**Exercise description**
Reproduce word for word the lines of the material below, from the line containing "at any time." up to and including the line containing "on being passed, these will have a value".

[Saved data entries]
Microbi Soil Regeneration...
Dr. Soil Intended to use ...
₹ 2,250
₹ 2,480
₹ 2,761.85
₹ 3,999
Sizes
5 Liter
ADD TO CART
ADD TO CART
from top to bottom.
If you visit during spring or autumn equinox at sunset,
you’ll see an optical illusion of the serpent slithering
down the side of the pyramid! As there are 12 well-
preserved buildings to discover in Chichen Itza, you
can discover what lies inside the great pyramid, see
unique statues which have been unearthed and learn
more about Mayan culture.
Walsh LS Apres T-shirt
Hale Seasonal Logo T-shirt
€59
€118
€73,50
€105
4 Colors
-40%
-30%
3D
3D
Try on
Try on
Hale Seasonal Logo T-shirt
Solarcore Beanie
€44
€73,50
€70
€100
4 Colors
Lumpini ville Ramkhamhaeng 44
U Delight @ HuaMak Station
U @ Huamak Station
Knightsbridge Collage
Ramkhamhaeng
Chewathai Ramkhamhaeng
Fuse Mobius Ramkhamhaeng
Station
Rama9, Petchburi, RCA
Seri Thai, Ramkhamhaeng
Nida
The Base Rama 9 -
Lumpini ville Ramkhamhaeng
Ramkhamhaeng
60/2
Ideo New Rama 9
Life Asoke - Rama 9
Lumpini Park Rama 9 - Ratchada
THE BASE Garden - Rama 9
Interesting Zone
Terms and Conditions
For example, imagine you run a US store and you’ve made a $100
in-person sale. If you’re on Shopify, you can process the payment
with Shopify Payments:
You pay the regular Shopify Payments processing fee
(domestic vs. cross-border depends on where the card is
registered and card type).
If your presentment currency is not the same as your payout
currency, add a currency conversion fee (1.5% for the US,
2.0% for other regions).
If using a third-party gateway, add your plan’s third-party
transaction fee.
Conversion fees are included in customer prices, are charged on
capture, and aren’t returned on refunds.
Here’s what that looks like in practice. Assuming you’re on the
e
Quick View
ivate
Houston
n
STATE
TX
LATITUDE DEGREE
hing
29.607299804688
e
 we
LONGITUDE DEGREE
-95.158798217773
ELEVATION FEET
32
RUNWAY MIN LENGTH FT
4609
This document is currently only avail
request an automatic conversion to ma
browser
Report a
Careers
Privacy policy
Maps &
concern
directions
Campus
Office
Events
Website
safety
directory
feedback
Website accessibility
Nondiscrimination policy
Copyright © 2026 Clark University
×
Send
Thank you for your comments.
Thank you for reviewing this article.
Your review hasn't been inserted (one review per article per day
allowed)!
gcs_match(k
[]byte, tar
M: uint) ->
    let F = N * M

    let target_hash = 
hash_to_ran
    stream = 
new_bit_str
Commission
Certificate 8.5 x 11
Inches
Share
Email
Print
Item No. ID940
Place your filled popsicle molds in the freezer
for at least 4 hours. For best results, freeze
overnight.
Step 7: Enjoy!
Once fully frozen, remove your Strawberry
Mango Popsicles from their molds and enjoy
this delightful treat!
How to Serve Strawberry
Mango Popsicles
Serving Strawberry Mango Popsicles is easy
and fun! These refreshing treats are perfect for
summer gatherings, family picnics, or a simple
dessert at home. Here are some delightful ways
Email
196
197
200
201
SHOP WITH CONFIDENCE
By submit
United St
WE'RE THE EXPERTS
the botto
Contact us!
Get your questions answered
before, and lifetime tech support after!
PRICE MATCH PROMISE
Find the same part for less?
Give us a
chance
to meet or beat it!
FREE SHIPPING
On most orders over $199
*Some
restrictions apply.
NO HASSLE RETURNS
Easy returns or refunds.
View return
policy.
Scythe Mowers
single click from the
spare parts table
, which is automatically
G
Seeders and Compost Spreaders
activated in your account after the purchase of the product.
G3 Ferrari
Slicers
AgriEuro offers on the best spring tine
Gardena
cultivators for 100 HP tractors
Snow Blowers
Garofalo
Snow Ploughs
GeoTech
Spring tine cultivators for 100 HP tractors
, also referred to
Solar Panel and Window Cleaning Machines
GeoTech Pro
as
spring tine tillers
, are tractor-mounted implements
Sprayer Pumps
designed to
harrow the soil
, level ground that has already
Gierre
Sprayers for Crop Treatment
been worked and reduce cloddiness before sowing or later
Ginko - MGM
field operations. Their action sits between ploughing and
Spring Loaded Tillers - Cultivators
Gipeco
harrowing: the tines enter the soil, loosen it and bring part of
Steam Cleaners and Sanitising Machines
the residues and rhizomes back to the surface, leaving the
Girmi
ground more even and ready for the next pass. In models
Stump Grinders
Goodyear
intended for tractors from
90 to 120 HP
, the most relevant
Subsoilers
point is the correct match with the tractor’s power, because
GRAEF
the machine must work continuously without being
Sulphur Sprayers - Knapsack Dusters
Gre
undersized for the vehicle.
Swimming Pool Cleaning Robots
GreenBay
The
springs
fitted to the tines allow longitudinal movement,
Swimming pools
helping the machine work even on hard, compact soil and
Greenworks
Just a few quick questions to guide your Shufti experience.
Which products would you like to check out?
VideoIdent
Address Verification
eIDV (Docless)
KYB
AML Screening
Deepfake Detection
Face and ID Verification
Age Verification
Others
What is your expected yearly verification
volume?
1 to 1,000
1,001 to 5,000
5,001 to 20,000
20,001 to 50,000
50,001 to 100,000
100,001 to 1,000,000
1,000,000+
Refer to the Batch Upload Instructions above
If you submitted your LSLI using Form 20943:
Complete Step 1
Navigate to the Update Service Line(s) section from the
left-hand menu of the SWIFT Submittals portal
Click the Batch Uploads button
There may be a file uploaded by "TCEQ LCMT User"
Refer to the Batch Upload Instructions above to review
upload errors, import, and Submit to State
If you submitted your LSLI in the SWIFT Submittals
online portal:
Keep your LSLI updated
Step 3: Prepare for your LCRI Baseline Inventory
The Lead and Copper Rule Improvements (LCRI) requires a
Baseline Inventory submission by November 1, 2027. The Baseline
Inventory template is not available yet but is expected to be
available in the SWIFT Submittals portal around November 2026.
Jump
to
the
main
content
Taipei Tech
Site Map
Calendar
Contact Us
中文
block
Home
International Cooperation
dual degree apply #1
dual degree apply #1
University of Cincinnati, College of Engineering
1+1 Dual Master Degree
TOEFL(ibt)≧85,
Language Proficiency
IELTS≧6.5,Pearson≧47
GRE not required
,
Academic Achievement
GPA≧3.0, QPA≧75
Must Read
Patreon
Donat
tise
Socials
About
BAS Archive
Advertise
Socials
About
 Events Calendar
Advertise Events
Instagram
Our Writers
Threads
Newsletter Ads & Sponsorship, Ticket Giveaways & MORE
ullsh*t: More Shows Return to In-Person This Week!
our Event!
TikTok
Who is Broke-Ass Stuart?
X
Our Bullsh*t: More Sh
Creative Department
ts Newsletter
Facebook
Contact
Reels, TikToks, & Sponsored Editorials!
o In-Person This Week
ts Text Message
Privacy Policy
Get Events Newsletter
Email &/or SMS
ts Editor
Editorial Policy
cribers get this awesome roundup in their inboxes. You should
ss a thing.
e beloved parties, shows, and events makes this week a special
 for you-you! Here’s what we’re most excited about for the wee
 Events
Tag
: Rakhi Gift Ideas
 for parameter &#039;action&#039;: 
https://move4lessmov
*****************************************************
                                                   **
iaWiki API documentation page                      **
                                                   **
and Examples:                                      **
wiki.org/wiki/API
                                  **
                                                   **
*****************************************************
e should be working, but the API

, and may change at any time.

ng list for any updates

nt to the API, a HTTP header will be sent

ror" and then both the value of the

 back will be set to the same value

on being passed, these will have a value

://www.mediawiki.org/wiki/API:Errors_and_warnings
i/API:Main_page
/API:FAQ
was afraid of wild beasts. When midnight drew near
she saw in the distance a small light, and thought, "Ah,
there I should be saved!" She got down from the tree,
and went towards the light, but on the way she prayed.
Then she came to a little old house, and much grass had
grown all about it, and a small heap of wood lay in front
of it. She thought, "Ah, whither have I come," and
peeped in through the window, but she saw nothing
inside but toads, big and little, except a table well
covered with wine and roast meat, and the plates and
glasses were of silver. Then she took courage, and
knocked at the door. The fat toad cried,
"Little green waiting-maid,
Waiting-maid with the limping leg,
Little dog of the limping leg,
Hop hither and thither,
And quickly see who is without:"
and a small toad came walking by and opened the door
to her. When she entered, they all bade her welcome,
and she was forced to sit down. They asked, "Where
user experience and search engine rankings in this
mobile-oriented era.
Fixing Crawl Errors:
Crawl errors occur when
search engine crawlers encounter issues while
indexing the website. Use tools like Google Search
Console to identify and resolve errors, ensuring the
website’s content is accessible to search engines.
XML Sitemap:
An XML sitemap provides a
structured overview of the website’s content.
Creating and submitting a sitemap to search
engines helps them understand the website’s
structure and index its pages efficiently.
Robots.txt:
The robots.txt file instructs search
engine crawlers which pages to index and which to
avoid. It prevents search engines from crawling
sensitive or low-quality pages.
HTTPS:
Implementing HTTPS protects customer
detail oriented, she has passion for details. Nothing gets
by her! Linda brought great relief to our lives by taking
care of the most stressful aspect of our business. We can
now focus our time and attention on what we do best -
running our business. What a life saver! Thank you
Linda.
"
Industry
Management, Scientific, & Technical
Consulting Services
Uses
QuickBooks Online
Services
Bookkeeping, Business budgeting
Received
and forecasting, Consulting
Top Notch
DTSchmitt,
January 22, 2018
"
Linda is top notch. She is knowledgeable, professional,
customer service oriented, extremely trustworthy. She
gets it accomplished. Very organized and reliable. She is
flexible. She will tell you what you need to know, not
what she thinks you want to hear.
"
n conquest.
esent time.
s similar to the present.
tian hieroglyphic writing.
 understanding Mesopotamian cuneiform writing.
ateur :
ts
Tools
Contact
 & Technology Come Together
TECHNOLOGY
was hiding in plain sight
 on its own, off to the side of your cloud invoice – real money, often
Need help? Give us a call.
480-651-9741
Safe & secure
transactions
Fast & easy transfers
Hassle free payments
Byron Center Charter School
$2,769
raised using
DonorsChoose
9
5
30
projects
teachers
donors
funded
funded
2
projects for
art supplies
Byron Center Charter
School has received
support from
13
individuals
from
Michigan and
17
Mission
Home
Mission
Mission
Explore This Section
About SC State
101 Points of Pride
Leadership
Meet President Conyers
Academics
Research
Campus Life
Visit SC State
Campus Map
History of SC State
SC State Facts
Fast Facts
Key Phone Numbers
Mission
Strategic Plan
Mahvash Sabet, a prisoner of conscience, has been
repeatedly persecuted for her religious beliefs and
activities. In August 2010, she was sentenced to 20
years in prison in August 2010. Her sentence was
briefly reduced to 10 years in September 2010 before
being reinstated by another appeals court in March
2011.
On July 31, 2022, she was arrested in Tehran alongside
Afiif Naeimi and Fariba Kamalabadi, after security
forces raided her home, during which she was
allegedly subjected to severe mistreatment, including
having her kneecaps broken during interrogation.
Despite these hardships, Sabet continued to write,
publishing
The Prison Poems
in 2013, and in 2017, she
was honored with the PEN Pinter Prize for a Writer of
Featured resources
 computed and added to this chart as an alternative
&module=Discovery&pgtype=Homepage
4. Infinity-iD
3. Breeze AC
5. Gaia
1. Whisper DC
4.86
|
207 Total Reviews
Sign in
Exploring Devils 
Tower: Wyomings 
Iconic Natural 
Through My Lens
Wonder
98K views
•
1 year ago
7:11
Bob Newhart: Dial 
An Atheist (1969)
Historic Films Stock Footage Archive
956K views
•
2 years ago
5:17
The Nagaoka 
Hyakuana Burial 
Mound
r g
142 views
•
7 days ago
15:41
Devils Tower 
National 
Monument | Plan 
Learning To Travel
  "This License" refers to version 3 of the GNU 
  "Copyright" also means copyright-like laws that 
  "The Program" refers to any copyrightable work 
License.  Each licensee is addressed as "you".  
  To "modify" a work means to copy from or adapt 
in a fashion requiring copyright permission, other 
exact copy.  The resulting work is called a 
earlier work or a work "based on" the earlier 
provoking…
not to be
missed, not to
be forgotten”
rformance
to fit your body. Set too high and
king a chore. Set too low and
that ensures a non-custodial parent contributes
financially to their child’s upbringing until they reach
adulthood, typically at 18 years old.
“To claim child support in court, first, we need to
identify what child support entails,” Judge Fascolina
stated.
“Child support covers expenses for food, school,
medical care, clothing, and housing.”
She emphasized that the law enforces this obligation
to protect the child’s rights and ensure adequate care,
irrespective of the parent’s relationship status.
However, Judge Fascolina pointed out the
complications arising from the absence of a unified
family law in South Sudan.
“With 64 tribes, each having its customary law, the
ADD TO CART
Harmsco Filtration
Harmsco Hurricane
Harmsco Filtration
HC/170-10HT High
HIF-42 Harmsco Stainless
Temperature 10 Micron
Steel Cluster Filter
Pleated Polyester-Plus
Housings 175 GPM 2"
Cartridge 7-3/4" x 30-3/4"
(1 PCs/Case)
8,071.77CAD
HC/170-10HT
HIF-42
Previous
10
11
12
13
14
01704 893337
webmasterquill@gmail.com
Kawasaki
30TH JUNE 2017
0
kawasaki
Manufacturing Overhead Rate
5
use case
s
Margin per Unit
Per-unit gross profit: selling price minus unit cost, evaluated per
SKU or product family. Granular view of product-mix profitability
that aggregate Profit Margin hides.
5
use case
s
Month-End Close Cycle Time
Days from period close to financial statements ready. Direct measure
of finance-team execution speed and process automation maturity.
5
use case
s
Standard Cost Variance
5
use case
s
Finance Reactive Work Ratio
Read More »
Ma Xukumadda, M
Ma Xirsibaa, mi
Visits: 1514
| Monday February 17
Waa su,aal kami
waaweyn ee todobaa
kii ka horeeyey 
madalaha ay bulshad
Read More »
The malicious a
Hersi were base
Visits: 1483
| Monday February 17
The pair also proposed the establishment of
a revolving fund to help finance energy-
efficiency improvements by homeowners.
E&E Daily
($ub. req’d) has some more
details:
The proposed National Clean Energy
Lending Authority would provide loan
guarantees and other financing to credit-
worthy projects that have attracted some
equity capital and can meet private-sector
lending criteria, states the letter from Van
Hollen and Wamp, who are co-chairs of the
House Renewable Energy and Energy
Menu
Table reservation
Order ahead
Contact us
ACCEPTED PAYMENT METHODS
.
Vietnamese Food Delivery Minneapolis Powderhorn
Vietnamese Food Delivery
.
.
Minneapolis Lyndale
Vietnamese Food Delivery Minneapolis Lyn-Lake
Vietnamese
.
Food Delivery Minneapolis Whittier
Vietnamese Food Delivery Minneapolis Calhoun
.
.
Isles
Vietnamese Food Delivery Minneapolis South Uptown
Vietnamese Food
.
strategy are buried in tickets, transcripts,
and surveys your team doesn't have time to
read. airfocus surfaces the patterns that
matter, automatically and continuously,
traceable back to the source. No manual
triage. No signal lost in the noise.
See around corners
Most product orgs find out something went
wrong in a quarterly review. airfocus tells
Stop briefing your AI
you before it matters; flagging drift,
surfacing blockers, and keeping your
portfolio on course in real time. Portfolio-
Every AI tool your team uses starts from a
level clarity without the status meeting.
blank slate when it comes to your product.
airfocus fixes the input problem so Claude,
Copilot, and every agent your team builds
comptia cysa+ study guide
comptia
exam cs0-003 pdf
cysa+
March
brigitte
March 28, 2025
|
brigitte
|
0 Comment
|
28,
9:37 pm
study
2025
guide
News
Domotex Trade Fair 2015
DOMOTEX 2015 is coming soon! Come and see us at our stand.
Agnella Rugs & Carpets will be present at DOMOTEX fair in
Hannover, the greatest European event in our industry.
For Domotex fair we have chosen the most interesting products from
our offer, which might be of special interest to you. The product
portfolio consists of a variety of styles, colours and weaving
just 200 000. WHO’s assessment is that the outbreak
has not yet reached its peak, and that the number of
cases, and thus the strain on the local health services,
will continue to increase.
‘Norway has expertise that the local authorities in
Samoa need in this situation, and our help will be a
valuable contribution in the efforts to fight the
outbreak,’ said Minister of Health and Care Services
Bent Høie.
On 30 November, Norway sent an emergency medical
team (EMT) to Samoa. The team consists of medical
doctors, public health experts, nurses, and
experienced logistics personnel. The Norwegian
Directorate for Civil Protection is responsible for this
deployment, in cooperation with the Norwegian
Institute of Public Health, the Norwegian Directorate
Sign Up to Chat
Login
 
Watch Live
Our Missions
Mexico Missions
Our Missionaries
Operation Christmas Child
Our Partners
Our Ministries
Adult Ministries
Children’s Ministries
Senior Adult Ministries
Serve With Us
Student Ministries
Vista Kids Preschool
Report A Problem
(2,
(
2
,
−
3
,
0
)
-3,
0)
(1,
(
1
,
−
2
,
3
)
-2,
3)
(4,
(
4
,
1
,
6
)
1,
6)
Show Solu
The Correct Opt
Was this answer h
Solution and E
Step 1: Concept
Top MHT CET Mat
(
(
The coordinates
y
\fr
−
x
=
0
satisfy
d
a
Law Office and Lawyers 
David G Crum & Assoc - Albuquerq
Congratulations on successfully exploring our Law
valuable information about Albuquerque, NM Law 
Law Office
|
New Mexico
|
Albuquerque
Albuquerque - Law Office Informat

**Solution**
, and may change at any time.

ng list for any updates

nt to the API, a HTTP header will be sent

ror" and then both the value of the

 back will be set to the same value

on being passed, these will have a value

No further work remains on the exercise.